The reason we are skeptical about President Gerberding's flying around campus is that this is naturally impossible and there is nothing in the religio-historical context of the event to make us suspect that God would do such a thing. But, as I explained, it is radically different in the case of Jesus' resurrection, given his own unparalleled life and teaching.
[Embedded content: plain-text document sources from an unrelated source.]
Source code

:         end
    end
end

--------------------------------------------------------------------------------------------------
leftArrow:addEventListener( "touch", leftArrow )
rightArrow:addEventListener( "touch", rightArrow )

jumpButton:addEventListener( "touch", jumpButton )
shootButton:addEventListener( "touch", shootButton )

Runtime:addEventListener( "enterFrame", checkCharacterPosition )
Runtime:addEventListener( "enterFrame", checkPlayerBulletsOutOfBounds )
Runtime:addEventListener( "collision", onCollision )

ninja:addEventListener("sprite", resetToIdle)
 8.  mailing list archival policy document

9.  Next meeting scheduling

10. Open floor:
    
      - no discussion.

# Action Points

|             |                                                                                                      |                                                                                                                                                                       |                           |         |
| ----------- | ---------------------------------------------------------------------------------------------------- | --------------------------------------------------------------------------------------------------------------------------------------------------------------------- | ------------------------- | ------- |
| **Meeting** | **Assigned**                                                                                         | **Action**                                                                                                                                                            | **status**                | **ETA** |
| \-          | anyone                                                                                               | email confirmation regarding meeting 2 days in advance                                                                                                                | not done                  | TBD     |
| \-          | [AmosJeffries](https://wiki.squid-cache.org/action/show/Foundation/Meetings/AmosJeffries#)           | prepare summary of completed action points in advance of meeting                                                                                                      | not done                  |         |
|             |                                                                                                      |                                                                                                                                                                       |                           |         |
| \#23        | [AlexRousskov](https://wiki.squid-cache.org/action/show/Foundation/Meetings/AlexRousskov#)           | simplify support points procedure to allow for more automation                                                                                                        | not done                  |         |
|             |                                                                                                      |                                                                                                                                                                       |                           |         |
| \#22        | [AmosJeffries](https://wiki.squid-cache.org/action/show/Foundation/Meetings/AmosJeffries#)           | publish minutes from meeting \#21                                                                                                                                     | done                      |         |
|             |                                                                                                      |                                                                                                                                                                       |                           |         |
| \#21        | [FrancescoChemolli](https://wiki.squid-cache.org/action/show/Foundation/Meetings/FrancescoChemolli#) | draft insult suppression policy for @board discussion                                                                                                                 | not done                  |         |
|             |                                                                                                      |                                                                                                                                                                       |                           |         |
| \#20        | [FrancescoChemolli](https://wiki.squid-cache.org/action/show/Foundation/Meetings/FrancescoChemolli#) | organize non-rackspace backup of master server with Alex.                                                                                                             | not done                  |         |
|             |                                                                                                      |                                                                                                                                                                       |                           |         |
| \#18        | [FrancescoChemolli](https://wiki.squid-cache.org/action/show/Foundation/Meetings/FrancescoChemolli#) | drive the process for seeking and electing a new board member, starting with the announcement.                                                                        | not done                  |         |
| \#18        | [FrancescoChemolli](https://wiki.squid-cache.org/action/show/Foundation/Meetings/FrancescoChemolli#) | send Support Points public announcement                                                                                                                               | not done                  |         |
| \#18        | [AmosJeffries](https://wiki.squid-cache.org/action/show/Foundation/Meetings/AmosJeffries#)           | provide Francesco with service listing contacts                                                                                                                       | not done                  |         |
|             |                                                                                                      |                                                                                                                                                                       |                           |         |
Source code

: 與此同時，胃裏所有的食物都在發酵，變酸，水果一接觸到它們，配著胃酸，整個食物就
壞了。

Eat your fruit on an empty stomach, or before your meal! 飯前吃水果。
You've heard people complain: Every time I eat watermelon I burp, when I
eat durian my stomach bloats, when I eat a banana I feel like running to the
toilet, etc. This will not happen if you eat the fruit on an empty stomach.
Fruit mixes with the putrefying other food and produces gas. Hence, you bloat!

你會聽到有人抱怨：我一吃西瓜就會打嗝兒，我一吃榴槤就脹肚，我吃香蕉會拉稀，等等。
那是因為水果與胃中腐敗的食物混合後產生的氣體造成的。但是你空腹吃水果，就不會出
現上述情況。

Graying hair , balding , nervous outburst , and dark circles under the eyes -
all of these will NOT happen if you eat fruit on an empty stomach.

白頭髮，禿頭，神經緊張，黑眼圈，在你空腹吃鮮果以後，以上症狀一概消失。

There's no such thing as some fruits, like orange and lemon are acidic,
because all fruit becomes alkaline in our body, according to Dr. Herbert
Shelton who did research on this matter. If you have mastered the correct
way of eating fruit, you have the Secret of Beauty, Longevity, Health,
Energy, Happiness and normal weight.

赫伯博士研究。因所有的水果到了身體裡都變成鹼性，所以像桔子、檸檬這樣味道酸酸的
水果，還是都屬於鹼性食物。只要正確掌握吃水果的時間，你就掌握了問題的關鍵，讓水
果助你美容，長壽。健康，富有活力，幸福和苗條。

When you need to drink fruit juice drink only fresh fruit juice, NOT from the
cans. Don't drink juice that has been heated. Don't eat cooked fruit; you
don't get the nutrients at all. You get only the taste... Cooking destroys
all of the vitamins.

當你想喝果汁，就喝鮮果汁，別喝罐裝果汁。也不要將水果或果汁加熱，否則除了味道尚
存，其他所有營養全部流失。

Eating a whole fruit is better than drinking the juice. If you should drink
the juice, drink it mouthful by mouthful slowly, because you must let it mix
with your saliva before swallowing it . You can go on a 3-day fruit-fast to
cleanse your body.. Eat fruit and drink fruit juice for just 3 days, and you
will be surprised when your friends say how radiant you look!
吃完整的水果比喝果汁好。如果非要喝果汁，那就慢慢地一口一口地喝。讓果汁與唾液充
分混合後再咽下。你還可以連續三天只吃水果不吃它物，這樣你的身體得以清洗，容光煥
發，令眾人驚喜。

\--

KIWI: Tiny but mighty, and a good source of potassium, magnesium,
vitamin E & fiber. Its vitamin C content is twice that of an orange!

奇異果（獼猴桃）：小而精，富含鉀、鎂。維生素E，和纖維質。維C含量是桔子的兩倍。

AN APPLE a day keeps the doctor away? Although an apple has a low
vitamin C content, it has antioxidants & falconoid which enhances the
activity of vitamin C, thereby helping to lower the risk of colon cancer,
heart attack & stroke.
Well, then, how good is the evidence for the facts of the empty tomb, the resurrection appearances, and the origin of the disciples' belief in the resurrection? In his last rebuttal, Dr. Washington finally gets around to addressing that question. Notice that he does not say anything to dispute the fact of the empty tomb. Nor does he offer any refutation of the fact of Jesus' post-mortem appearances. Rather he directs all his attention to the question of the origin of the disciples' belief in the resurrection. He does not deny that the first disciples came sincerely to believe in Jesus' resurrection and were willing to go to their deaths for that belief. In my opening speech I argued that the disciples' belief cannot be explained in terms of either Christian influences or Jewish influences. I did not mention pagan influences because no informed scholar today would hold such a thing. This sort of explanation was popular back around the turn of the century in the so-called "History of Religions School." The movement soon collapsed, however, principally for two reasons: (i) The supposed parallels are spurious. In his important study The Post- Resurrection Appearance Stories of the Gospel Tradition (Stuttgart: Calwer Verlag, 1975), John Alsup has examined all the alleged parallels to Jesus' resurrection and shown them to be apotheosis stories, disappearance stories, etc., not resurrection accounts. The myths of dying and rising gods like Osiris or Adonis, for example, concern merely seasonal symbols for the crop cycle--the plants dying in winter and coming back to life in the spring. (ii) There is no causal link to the disciples' belief. This is evident in Dr. Washington's own examples from ancient Mexico or Nepal. According to Gerhard Kittel, there is "no trace" of myths of dying and rising gods in first century Palestine (Gerhard Kittel, "Die Auferstehung Jesu," Deutsche Theologie 4 [1937]: 159). Thus, no informed scholar would today argue that the original disciples came to believe that Jesus rose from the dead due to pagan influences. It is not surprising that as a philosopher Dr. Washington should be unfamiliar with the field of New Testament studies and historical Jesus research; but it is a shame that this sort of ignorance should be perpetuated among students.